VolunTeens……TABs….Teen Book Talks

In addition to YouMedia, CML’s Teen Services lineup offers the following programs that are helping students prepare for school and life:

 The VolunTeen program offers a year-round volunteer experience for teens ages 12-17. Teens learn skills and responsibility while providing valuable support to staff, especially during the summer, when some 1,200 teens take advantage of this first-job experience. Other roles include working with younger children in the Homework Help Centers and as Reading Buddies, and assisting with programs and activities in the branches.

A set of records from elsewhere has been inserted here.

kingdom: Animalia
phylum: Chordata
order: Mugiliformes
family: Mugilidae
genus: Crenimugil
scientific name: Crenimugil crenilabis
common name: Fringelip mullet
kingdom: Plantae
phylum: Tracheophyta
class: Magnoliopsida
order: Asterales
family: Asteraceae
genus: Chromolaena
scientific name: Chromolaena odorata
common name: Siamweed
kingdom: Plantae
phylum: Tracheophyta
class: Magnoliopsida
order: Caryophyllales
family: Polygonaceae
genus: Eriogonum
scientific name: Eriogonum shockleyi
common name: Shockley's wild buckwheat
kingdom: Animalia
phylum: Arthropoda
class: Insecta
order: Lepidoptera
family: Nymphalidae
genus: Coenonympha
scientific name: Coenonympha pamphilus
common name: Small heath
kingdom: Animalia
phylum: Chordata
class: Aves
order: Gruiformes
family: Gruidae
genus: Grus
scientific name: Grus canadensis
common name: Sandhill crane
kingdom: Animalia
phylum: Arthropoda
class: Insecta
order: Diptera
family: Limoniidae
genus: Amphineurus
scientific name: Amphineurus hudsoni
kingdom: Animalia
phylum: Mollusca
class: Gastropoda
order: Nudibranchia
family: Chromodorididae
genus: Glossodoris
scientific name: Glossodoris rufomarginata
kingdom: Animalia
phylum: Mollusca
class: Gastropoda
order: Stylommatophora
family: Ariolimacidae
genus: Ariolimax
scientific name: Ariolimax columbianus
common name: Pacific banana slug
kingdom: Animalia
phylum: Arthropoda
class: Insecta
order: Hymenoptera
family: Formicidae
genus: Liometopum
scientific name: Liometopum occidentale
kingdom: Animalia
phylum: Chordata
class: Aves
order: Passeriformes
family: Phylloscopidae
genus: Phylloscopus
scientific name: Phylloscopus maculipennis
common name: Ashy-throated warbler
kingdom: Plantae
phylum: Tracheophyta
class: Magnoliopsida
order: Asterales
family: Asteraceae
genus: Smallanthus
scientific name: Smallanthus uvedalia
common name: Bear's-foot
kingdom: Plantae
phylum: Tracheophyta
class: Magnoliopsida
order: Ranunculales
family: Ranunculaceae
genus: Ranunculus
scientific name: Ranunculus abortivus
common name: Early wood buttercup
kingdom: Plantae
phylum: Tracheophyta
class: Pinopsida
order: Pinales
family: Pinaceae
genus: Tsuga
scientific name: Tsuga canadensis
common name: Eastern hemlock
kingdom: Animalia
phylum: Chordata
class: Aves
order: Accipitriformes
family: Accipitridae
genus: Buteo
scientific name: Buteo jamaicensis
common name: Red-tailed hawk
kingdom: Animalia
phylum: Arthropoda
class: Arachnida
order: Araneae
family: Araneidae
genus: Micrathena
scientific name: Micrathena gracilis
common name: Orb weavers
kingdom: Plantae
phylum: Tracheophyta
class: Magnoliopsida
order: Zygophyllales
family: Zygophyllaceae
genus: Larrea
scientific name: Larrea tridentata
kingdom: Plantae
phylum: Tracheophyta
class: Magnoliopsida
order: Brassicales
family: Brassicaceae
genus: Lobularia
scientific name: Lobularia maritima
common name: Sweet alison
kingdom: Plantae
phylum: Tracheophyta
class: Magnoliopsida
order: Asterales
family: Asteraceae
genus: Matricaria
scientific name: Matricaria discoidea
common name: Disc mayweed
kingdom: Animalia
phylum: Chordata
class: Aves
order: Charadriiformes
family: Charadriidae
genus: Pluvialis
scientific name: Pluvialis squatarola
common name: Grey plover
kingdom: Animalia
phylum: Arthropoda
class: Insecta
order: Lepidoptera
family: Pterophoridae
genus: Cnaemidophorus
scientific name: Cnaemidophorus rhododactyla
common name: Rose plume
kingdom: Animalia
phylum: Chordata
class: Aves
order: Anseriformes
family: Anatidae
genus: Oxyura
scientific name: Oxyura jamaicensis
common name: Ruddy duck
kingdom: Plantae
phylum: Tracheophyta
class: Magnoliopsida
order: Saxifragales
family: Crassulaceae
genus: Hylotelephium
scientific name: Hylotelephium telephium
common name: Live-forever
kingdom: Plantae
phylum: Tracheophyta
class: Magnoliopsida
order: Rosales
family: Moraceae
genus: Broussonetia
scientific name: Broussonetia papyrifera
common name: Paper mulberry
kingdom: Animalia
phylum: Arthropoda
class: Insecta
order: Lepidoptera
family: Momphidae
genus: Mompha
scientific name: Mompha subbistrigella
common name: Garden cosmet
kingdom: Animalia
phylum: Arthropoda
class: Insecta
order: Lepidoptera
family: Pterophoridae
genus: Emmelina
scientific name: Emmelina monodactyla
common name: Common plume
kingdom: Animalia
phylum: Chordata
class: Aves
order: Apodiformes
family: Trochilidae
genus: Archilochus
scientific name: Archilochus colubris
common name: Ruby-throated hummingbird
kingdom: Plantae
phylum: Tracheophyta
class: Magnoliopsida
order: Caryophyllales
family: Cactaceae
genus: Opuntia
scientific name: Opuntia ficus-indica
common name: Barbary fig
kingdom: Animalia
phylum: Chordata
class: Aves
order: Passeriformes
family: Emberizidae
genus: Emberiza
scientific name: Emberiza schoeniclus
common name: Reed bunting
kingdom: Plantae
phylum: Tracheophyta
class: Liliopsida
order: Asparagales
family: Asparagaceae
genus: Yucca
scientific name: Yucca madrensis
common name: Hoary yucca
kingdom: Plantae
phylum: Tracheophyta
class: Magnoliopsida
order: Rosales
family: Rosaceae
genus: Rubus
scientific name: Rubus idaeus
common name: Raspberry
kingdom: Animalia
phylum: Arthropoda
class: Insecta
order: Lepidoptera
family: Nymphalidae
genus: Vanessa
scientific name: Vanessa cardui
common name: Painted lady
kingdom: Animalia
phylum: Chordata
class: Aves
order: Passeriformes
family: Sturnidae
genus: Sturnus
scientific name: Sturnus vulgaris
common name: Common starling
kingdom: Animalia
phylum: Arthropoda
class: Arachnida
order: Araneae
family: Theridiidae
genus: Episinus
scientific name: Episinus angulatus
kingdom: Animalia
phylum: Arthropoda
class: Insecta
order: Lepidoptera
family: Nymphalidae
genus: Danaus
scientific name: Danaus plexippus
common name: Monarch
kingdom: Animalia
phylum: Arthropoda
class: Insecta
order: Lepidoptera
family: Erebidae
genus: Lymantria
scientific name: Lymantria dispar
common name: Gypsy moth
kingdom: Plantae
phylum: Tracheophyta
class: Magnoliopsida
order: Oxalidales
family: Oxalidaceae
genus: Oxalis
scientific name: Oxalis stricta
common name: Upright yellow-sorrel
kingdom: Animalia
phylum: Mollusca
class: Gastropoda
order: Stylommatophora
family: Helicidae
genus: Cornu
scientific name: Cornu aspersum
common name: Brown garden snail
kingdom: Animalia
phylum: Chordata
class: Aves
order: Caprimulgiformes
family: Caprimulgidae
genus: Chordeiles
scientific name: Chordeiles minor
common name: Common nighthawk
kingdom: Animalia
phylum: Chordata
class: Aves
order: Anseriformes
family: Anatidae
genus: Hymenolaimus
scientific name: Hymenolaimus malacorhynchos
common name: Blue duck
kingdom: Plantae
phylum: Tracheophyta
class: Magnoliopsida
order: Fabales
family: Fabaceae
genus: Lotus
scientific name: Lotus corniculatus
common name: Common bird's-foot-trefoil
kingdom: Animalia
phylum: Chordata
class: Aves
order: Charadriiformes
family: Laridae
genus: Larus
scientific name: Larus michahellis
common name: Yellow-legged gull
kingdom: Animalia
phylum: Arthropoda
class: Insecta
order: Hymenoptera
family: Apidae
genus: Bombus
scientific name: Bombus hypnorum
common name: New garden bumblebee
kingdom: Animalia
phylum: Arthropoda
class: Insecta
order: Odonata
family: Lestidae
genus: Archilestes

 For 2016, CML is introducing a developmental opportunity for teens that will allow them to use some of their volunteer hours at a branch to research colleges, careers and subjects they are passionate about. With the aid of staff, teens will participate in power lunches and conflict resolution classes, and have access to mentors who can offer guidance on choices about high school, college and beyond.

— CML’s afterschool Homework Help Centers benefit thousands of area K-12 students. This year, CML introduced college student volunteers to help younger students recognize that attending college is a goal they can achieve. Giving students something to strive for strengthens CML’s Young Minds goals and helps students understand that perseverance can lead to success. Both the Franklinton and Livingston branches have excelled at setting group goals for students and helping them achieve goals as a team.

 All branches are required to offer a college or career program each quarter in order to support CML’s High School Graduation Focus. With assistance from outside partners like colleges and community organizations, students learn about options they have for future careers and education and who to talk to when they’re ready to make these choices. Many branches offer career and college fairs that allow students to browse tables and learn about a variety of options. Both the South High and Martin Luther King branches have had successful fairs with more than 70 attendees.

 Many branches have book clubs or Teen Advisory Board groups (TAB) that enable teens to connect with both peers and library staff. The monthly or bi-weekly meetings include discussion of books and brainstorming about new programs and help solidify the role of teens in the library. CML’s Gahanna and New Albany locations have well-established TAB groups that are highly involved in branch activities.

 Book talks offer another way for teens to connect at a branch or at a school through conversation. The talks offer support for teens and use books as a door to larger conversations. Every year, the library hosts a visiting author, funded by the Friends of the Library and chosen with teen readers in mind. With visits and lectures in several branches, teens have an opportunity to interact with writers whose books they know and love.

Whether creating music and art, discussing books, volunteering, or exploring career opportunities, teens have a home at CML where they are learning the importance of building relationships, being part of community and giving back.